Он изменился за двадцать один, проведённый в пути месяц. Оброс, одежка его совсем оборвалась и изрязнилась, и не одежду уже напоминала, а шкуру животного.
Апрач и прежде, во время своего пребывания в коровнике, частенько сам с собой разговаривал; в последнее же время говорил почти беспрерывно. В основном — представлял месть: жестокое, мучительное убийство Дэкла и Аннэи. Но, если бы кто-нибудь мог послушать его разговоры со стороны, то не разобрал бы в них ни слова — бессвязное мычание, хрипы и стоны, вот что вырывалось из его глотки.

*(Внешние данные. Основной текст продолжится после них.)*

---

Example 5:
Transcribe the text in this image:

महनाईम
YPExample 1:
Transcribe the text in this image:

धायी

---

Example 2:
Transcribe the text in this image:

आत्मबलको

Апрач ненавидел не только Дэкла и Аннэю. Он ненавидел и свой желудок. Ведь именно из-за желудка ему приходилось делать остановки — добывать пищу, а уж какой эта пища была: растительной или животной, разумной или нет — его не интересовало. Он сам превратился в хищного зверя, хитрого и коварного, благодаря чему несколько раз выворачивался из опасных передряг, когда жители случайных миров устраивали охоту на незванного гостя. И чем дальше он летел, тем ощутимее становился холод при вылазках.
Что касается сна, то Апрач приучил себя спать стоя, обхватив молот руками и ногами. Таким образом, и во сне продолжал он своё путешествие, а не тратил ежедневно по восемь бесценных часов.

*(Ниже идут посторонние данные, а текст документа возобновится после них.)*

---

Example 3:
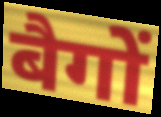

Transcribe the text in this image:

बैगों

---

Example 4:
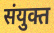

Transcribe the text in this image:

संयुक्त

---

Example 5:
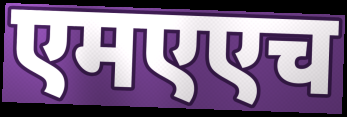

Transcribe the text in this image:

एमएएचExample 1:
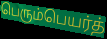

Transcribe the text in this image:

பெரும்பெயர்த்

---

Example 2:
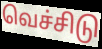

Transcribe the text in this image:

வெச்சிடு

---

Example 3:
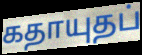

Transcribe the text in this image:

Итак, за три месяца до трагических событий на Ноктском аэроцикле, в путешествии Апрача произошёл коренной перелом.
Незадолго до этого он основательно подкрепился, и ещё даже дожёвавывал, не чувствуя вкуса, некое существо, ни облика, ни отчаянного молящего визга которого уже совершенно не помнил. Он подумывал, что пора уже спать, но вдруг его путешествие прекратилось.
Он полетел вниз, больно ударился, но тут же вскочил на ноги, и, по-прежнему ничего не видя, начал размахивать молотом, рыча и шипя, воображая, что он выкрикивает нечто угрожающее.

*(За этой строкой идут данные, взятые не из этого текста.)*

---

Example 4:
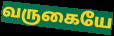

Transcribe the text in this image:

வருகையே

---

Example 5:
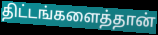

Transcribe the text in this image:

திட்டங்களைத்தான்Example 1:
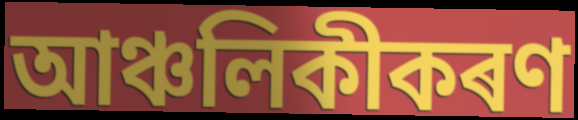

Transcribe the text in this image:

আঞ্চলিকীকৰণ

Вдруг в темноте вспыхнул свет, и Апрач увидел существо, в руке которого также был зажат молот. Конечно, Апрач зарычал, и, замахнувшись бросился на противника. И всё же он не нанёс удара.
Дело в том, что Апрач узнал в этом существе самого себя. Если бы этот второй Апрач выглядел также, как и первый — грязным, уродливым, с запекшейся, в основном чужой кровью на лице, волосах и на остатках одежды, то Апрач всё же ударил бы его молотом, хотя бы потому, что такой облик был ему ненавистен. Он хотел избавиться от этого уродства, хотя за время своего путешествия всё больше превращался в монстра…
Но этот новый Апрач был даже красив. То есть, в него было влито всё самое лучшее, что имелось в лице и фигуре настоящего Апрача, а все лишние детали, как глубокий, рассекающий всё лицо шрам, как безумные глаза — всё было убрано. И одет новый Апрач был изящно, и только молот в его руке казался точно таким же, как и в руке настоящего Апрача.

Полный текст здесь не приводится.